START Page text

# Talkative Tortie :)



## MissyCat (Mar 7, 2011)

After about 2 months with me, my rescued stray tortie Missy is finally getting comfortable with me... here she is talking to me...


----------



## Mitts & Tess (Sep 4, 2004)

Boy is she a cutie. What a talker! Torties pick their people and are such a relational breed of cat!


----------



## Xanti (Nov 4, 2008)

I think she is demanding...uhh..something


----------



## MissyCat (Mar 7, 2011)

yeah I know - I think she wanted some of the chicken I was cooking!


----------



## catloverami (Jul 5, 2010)

I've found most torties to be real chatterboxes like yours is (and calicos aren't far behind). And they can be bossy, stubborn and determined too and often are the alpha or bosscat in a household. They make excellent momcats, often nursing kittens beyond weaning. Usually very loyal and loving to one person is my experience. I looove torties as they're often more of challenge.

END Page text
START Given material

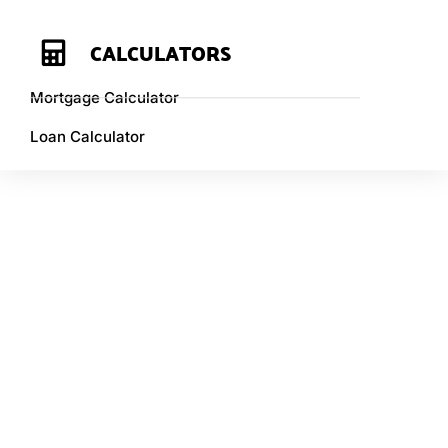
CALCULATORS
Mortgage Calculator
Loan Calculator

END Given material

Task statement:
Repeat a passage of the forum thread word for word, beginning at the words "# Talkative Tortie" and ending after "talking to me...". The data above are separate material and have no connection to the forum thread.

Written answer:
# Talkative Tortie :)



## MissyCat (Mar 7, 2011)

After about 2 months with me, my rescued stray tortie Missy is finally getting comfortable with me... here she is talking to me...